What you need to do:
1. In the article on primary care for people with disabilities, how many physicians took part in the focus group study?
2. Continue the article about primary care physicians and patients with disabilities from the point where it stops.

*** Extract provided ***

From difficulties securing transportation for medical appointments to encountering inaccessible health care websites, people with various disabilities encounter barriers to basic health care on a regular basis.
Some doctors are only making these disparities worse, recent research suggests.
A focus group study of 22 primary care physicians from across the country revealed five main themes regarding the challenges these physicians reported in caring for people with disabilities:
- Physical accommodations – The physicians’ buildings, exam rooms, and medical equipment may not comply with accessibility laws for patients with disabilities, such as wheelchair users.
- Communication accommodations – Doctors reported that they often rely on the caregiver of a patient with special needs to communicate about their care. None of the physicians participating in the study offer their patients documentation in Braille. Few provide printed communications material in large type for individuals who have low vision.
- Knowledge, experience, and skills – The study participants acknowledged a lack of experience among themselves and their staff in addressing the needs of people with disabilities. Many of the doctors also reported having little familiarity with the Americans with Disabilities Act.
- Structural barriers – The primary care physicians also cited such dynamics as limited time for patient appointments and the burden of paperwork as creating barriers to providing comprehensive care for patients with special needs.

*** End of Extract provided ***
*** Records supplied ***

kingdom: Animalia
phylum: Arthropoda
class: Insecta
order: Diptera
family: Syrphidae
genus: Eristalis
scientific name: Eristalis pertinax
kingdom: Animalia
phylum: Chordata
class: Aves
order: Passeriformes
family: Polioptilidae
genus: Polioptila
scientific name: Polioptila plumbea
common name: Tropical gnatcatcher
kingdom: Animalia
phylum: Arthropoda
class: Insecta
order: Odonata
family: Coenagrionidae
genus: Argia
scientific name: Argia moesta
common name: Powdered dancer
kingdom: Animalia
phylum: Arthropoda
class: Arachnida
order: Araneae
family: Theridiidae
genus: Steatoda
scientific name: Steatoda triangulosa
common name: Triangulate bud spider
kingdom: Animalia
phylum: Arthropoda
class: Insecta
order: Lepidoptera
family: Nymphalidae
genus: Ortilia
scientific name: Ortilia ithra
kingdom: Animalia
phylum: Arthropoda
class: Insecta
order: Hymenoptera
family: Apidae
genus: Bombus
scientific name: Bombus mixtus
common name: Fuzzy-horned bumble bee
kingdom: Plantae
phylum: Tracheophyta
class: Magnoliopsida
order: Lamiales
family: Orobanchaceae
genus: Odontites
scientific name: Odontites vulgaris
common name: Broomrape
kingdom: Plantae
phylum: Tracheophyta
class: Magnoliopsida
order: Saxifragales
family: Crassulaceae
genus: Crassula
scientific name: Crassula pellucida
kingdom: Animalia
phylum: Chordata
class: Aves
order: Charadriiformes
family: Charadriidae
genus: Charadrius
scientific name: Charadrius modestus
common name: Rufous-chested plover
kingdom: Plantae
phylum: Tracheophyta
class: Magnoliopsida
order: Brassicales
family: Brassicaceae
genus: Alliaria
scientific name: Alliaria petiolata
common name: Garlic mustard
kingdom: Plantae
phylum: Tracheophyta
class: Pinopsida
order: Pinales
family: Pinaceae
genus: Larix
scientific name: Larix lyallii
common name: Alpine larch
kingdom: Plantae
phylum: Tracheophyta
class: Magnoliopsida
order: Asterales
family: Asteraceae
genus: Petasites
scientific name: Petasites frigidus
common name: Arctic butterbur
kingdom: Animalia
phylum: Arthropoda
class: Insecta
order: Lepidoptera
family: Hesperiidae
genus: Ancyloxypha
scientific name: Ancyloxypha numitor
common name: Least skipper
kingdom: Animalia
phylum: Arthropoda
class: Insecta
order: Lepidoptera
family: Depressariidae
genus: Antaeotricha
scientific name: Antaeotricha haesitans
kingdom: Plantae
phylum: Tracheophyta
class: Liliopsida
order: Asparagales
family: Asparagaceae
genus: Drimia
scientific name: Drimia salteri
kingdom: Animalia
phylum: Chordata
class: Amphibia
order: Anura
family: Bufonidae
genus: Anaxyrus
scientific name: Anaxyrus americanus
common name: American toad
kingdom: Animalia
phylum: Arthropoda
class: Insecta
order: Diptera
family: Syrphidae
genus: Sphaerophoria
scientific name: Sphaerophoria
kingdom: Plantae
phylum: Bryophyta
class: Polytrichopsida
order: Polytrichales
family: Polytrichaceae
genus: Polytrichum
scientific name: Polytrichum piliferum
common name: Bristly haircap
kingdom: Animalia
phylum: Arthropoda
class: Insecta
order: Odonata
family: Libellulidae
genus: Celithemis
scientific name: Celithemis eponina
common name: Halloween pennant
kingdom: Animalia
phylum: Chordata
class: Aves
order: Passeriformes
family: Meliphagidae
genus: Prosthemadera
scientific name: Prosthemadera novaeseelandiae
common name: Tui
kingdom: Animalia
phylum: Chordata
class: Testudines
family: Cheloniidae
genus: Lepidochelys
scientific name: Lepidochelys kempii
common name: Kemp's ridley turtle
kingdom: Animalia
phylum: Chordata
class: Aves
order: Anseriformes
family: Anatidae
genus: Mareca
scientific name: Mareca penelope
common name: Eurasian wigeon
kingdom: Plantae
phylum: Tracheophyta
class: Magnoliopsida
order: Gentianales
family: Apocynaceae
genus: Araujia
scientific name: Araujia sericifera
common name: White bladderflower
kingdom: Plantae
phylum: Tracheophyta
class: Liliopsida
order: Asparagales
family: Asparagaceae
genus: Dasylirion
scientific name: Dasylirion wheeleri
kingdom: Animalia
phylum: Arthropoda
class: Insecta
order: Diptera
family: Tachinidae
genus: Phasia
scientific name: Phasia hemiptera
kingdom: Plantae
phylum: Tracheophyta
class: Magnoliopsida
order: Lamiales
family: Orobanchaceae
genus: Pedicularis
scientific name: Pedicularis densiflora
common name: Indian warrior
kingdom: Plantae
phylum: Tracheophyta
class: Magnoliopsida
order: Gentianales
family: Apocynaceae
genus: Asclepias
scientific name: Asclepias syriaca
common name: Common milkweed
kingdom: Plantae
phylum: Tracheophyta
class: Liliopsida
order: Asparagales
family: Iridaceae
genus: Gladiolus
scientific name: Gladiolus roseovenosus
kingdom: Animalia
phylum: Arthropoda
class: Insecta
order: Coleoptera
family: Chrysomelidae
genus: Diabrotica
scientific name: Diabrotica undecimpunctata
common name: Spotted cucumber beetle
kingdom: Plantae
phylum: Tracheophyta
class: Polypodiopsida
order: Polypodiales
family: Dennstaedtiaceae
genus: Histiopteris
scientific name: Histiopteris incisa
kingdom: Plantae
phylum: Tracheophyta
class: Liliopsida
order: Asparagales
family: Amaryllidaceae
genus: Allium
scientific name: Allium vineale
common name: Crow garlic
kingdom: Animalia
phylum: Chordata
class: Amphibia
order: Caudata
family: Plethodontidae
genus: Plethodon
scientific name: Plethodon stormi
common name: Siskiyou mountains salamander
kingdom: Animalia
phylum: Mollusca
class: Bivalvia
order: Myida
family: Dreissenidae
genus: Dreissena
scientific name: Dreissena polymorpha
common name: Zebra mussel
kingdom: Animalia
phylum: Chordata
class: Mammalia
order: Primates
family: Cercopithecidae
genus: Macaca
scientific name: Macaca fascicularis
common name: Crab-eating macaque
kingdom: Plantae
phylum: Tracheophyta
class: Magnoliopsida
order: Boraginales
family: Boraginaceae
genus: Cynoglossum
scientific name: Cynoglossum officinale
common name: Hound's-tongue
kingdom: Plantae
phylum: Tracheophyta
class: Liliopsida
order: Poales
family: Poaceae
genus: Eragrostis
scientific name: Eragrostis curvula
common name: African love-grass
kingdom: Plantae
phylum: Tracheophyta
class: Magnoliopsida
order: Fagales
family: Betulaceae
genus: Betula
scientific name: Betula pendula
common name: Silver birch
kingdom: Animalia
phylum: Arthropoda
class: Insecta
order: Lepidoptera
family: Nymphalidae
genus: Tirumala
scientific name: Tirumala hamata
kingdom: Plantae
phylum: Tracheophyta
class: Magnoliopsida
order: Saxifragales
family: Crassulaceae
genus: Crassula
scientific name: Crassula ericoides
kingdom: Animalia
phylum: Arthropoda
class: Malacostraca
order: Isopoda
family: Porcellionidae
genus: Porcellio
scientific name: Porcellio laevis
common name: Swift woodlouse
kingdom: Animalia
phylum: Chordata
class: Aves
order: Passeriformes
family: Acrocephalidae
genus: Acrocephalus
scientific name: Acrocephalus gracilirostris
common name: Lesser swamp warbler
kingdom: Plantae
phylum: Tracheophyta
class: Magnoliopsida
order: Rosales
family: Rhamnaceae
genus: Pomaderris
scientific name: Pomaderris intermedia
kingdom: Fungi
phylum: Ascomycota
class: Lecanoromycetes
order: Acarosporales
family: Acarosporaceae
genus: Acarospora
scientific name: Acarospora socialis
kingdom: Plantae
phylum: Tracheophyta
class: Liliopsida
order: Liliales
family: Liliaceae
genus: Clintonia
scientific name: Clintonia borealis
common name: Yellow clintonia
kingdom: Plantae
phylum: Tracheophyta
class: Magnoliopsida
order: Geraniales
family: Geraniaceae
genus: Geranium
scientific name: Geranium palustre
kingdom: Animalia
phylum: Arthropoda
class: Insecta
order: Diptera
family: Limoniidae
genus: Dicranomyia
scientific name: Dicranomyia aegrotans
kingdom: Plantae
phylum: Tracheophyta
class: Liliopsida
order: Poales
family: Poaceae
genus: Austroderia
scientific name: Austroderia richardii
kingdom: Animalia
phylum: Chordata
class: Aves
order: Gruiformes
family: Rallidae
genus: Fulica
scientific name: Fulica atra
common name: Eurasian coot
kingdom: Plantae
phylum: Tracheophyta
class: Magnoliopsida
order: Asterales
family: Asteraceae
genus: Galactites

*** End of Records supplied ***

Numbered responses:
1. 22 primary care physicians from across the country.

2.
- Attitudes toward people with disabilities – Some doctors, the researchers found, exhibited negative attitudes – even explicit bias – about patients with disabilities. This included the language they used when talking about their patients or describing the needs of these patients as an inconvenience.
While some physicians were aware they could not deny a patient care based on a disability, others “reflected on strategies that would allow them to discharge the patients but minimize risk for lawsuits or other consequences.”
While stressing the need for clinicians and policymakers alike to work on confronting these challenges, the study’s authors also assert that such efforts are still not enough to guarantee that people with disabilities are receiving quality health care.
“Perpetuation of inequitable care for people with disabilities,” they write, “is inconsistent with the mission of medicine and public health.
Amid this research, other scholars have reported findings that people with disabilities have been at far greater risk of dying from COVID-19. For instance, those with intellectual disabilities were six time more likely to die after contracting COVID-19 than other members of the population.